What the exercise asks.
Write out everything from "yo bro...i solved" down to "its now working.." in the forum thread about the Toshiba Satellite display driver, copying it word for word.

Document segment.
····················

# [SOLVED] Toshiba Satellite L505D - S5992



## nex619 (Oct 22, 2009)

hey guys..formated a customers Win7 to XP..since an internet modem wasnt working on win7. all drivers are working ..but i can not find display driver for XP:

AMD M860G with ATI mobility Radeon 4100

please help..


----------



## BCCOMP (Jul 9, 2007)

*Re: Toshiba Satellite L505D - S5992*

HI,
Can you ID the driver for us.
You may have to use a modded driver.

Please do this
Open the Device Manager
Post ALL errors you may have (yellow!)
Right click on the error>Properties>Details Tab
Post the info you find under Device Instance ID

Do this for each error you have


----------



## nex619 (Oct 22, 2009)

*Re: Toshiba Satellite L505D - S5992*

yo bro...i solved it...what i did was installed only Radeon 4100 or 4200..actually i dont remember but i will post where i got it from once i get home..had bookmarked places where i had downloadd drivers. its now working..

file name was 'TC40075200B' compressed file it was and was in a folder 'display-20091120140000'

wel thanks for attempting...byebye..sometimes u gotta try alternative ways aye..there were no solution to this problem on google....but i solved it...by just trying..


----------



## BCCOMP (Jul 9, 2007)

*Re: Toshiba Satellite L505D - S5992*

Glad to hear you have it sorted out.
Thanks for letting us know.
Please post the link if you get a chance, it may help others.

Bill


----------



## nex619 (Oct 22, 2009)

download link:

http://support1.toshiba-tro.de/tedd-files2/0/display-20091120140000.zip

here we are...was found here:

http://uk.computers.toshiba-europe.com/innovation/download_drivers_bios.jsp?service=UK


----------

····················

Record excerpts.
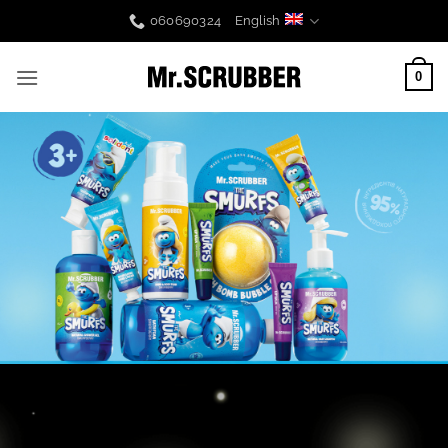
Skip
060690324
English
to
content
0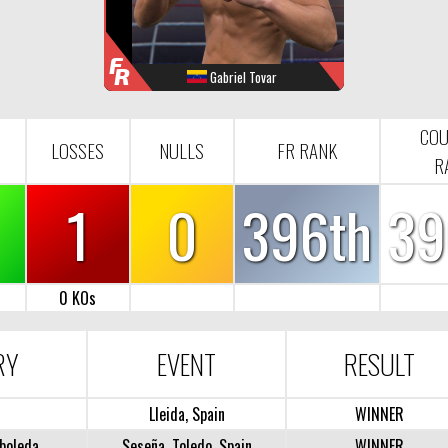
F
R
Gabriel Tovar
WINS
LOOSES
NULL
FR-RANK
4
1
0
396
CO
LOSSES
NULLS
FR RANK
R
1
0
396th
39
0 KOs
RY
EVENT
RESULT
Lleida, Spain
WINNER
boleda
Seseña, Toledo, Spain
WINNER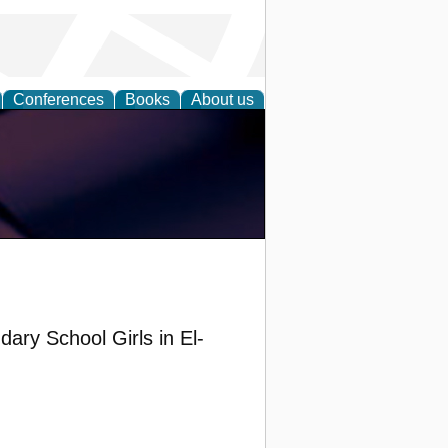
Conferences
Books
About us
ary School Girls in El-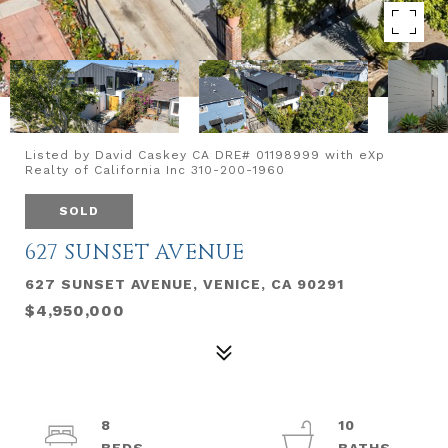
Listed by David Caskey CA DRE# 01198999 with eXp
Realty of California Inc 310-200-1960
SOLD
627 SUNSET AVENUE
627 SUNSET AVENUE, VENICE, CA 90291
$4,950,000
8
10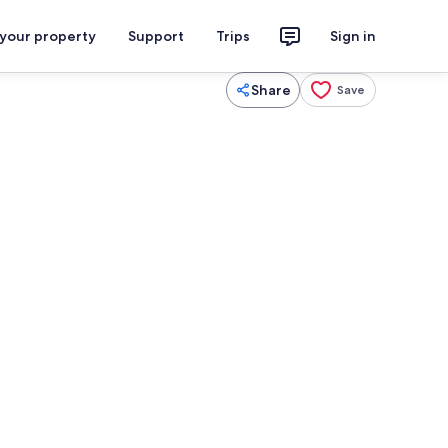
 your property
Support
Trips
Sign in
Share
Save
eplace
Coffee/tea maker, fridge, microwave,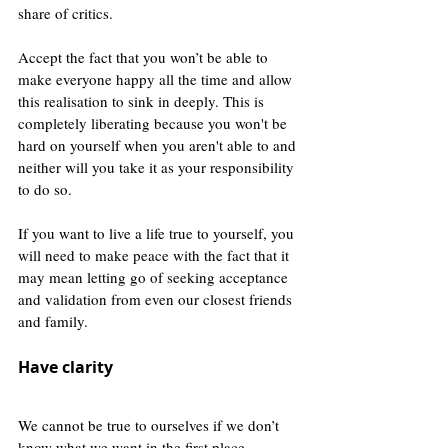
share of critics.
Accept the fact that you won’t be able to 
make everyone happy all the time and allow 
this realisation to sink in deeply. This is 
completely liberating because you won't be 
hard on yourself when you aren't able to and 
neither will you take it as your responsibility 
to do so.
If you want to live a life true to yourself, you 
will need to make peace with the fact that it 
may mean letting go of seeking acceptance 
and validation from even our closest friends 
and family. 
Have clarity
We cannot be true to ourselves if we don’t 
know what we want in the first place. 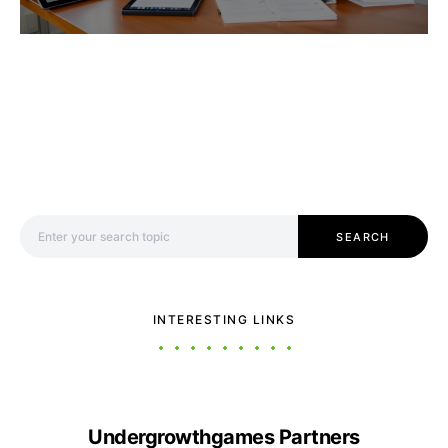
Search for:
SEARCH
INTERESTING LINKS
Undergrowthgames Partners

····················

Result for this exercise.
yo bro...i solved it...what i did was installed only Radeon 4100 or 4200..actually i dont remember but i will post where i got it from once i get home..had bookmarked places where i had downloadd drivers. its now working..